Sebulan sudah dompet itu bersamaku. Ia menjadi bagian tak terpisahkan. Bila bepergian atau ke kampus, selalu kumasukkan ke dalam tas dan menutupnya rapat-rapat.
Hingga, satu hari ia raib seperti ditelan bumi.
Hari itu aku berangkat kuliah siang bersama Sella, teman sekosku, dan Vika, teman Sella. Sebelumnya mereka berdua melepas lelah di kamarku setelah kuliah pagi. Aku baru ‘ngeh’ saat pulang kuliah dan ingin membeli makan siang, dompet itu tak kutemukan. Aku terpaksa berhutang pada Sella. Ia dan Vika pun berbaik hati  menemaniku  menyusuri sepanjang jalan ke kampus untuk mencarinya, siapa tahu dompet itu terjatuh. Tapi nihil.
“Coba diingat lagi, Ri dimana naruhnya.
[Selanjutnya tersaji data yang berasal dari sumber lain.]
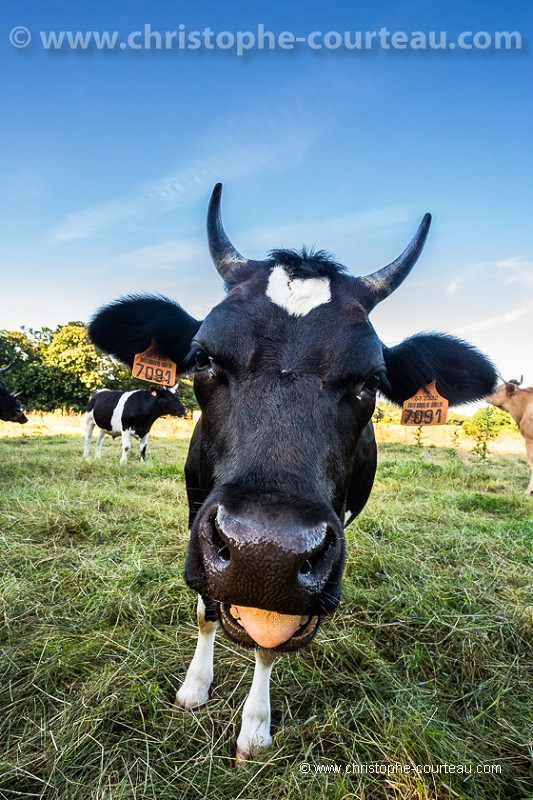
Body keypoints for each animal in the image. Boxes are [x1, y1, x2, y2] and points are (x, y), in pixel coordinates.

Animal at [88, 184, 498, 760]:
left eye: (372, 381)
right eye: (203, 358)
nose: (265, 553)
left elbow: (270, 638)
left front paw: (255, 726)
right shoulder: (196, 512)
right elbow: (205, 610)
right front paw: (195, 685)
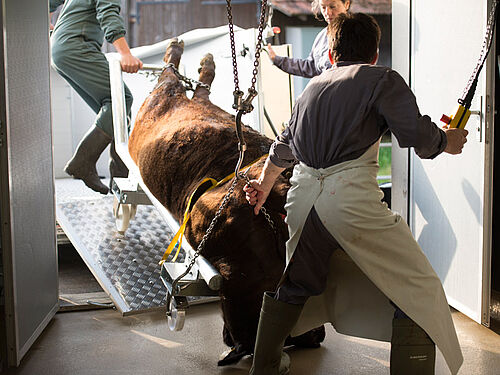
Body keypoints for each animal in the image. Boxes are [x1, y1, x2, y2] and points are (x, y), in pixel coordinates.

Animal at [129, 39, 324, 366]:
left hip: (175, 106)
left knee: (195, 88)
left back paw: (198, 59)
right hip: (158, 104)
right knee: (171, 79)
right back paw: (180, 51)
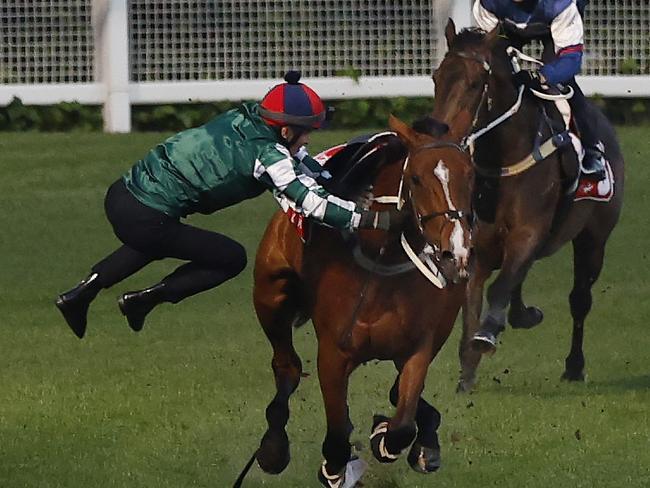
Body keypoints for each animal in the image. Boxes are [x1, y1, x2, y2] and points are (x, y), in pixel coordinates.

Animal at [244, 116, 470, 486]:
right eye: (416, 178)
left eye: (471, 174)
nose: (457, 252)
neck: (383, 264)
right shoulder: (333, 355)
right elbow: (337, 433)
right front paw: (334, 467)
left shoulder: (419, 348)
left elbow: (402, 422)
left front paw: (384, 436)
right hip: (270, 296)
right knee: (287, 366)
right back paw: (273, 448)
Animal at [430, 21, 624, 392]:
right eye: (436, 77)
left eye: (474, 83)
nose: (440, 138)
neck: (502, 163)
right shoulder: (478, 244)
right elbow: (473, 299)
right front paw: (467, 373)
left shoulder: (530, 230)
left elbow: (500, 286)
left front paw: (487, 334)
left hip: (594, 238)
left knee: (579, 298)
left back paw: (574, 366)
Semoga kalau masih rezeki, ya ketemu,” kata Vika menghibur sambil menepuk-nepuk pundakku.
 Kuingat lagi rangkaian peristiwa hari itu. Tetap tak bisa.
Pasrah, ku hanya bisa berdoa semoga orang yang menemukannya berbaik hati mengembalikannya padaku. Kan kuberi ia imbalan sepantasnya.
Sebenarnya yang kusayangkan adalah dompet itu sendiri dan kartu-kartu penting di dalamnya. Dompet itu pemberian adikku, sedangkan mengurus kartu-kartu itu memakan waktu dan biaya yang tak sedikit. Aku harus membuat surat kehilangan ke kantor polisi, membuat KTP dan SIM baru, menghubungi pihak bank untuk memblokir ATM, mengurus kartu tanda mahasiswa, serta kartu keanggotaan yang lain, yang semuanya baru.
Ribet dan melelahkan!
“Gimana, Ri? Udah ketemu dompetnya?” Vika bertanya lagi
Aku menggeleng lemah.
“Sabar ya. Aku turut prihatin,” cetusnya lagi.
Namun, beberapa minggu berselang, saat aku telah melupakan sakitnya kehilangan, dompet itu ditemukan!
Mbok Ni, pembantu ibu kos yang menemukannya di tempat pembuangan sampah, ketika ia hendak membakar sampah daun kering. Kondisinya masih bagus, sedikit berdebu, tapi kosong melompong tak ada isinya sama sekali.
Dompet itu pasti dicuri. Tapi siapa pelakunya? mengapa ‘menguras’ semua isinya? Bahkan struk belanja tak penting pun raib.
Satu dugaan melintas. Pencuri itu pasti mengenalku karena ‘mengembalikan’ dompet itu pada pemiliknya.  Terbukti dia membuangnya di lokasi yang tak jauh dari kosku. Eh, atau pencuri itu yang ceroboh? Ugh! Andai detektif Conan bisa meluncur ke sini secepat kilat, pasti akan kumintai bantuan untuk menemukan pelakunya. Gemes banget. Okelah, uang hilang tak masalah. Tapi ini, kartu-kartu penting juga diembat! Sama saja aku harus mengeluarkan biaya dan waktu untuk mengurus semua kartu-kartu itu.
Saat aku termenung di dalam kamar, Sella menghampiriku. Bersamaan dengan kalimat Sella yang membuatku terperangah.
“Memang terkadang, orang terdekat itu yang harus kita waspadai, Ri. Ya, si serigala berbulu domba.”
“Maksudmu?” tanyaku dengan kening berkerut.
“Saat kamu ketiduran dulu, aku memergoki Vika mengaduk-aduk isi tasmu…”
                                                            **



 Tulisan ini diikutkan dalam Irawati Hamid First Giveaway “Momen yang Paling Berkesan & Tak Terlupakan”
Semoga blog irawatihamid.com ini makin kece seperti ownernya, makin berkah dan membawa banyak manfaat. sering-sering saja ngadain GA juga ya mbak. hihi. sharing is caring, right?






Komentar

Wahyu Widyaningrum mengatakan…
Kudu selalu waspada ya, Mbak. Aku pernah juga mengalaminya :)
Nyeseg.. Bukan barang sih, tapi hati :D
Khoirur Rohmah mengatakan…
Duh... segitunya ya mbak. bahkan teman terdekat mau melakukan itu... nyesek nyahh -_-
Irawati Hamid mengatakan…
duh nyesek banget Mba :(

trus gimana dengan kartu-kartu yang ada di dalam dompet pink itu? apakah si Vika mengembalikannya pada Mba??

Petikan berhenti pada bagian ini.